Start of INFORMATION

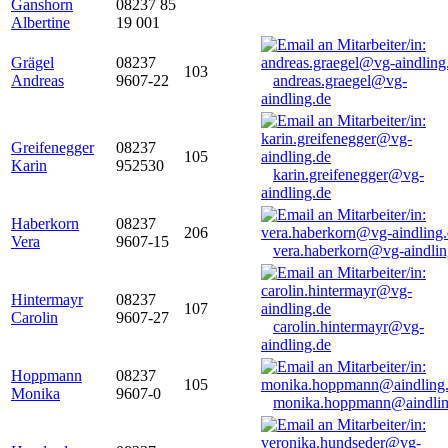
Ganshorn
08237 85
Albertine
19 001
Grägel
08237
103
Andreas
9607-22
andreas.graegel@vg-
aindling.de
Greifenegger
08237
105
Karin
952530
karin.greifenegger@vg-
aindling.de
Haberkorn
08237
206
Vera
9607-15
vera.haberkorn@vg-aindlin
Hintermayr
08237
107
Carolin
9607-27
carolin.hintermayr@vg-
aindling.de
Hoppmann
08237
105
Monika
9607-0
monika.hoppmann@aindlin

End of INFORMATION

PROBLEM TO SOLVE:
Reproduce every line of text read from the records above without any changes, leaving out the pictures.

ANSWER TO THIS TASK:
Ganshorn
08237 85
Albertine
19 001
Grägel
08237
103
Andreas
9607-22
andreas.graegel@vg-
aindling.de
Greifenegger
08237
105
Karin
952530
karin.greifenegger@vg-
aindling.de
Haberkorn
08237
206
Vera
9607-15
vera.haberkorn@vg-aindlin
Hintermayr
08237
107
Carolin
9607-27
carolin.hintermayr@vg-
aindling.de
Hoppmann
08237
105
Monika
9607-0
monika.hoppmann@aindlin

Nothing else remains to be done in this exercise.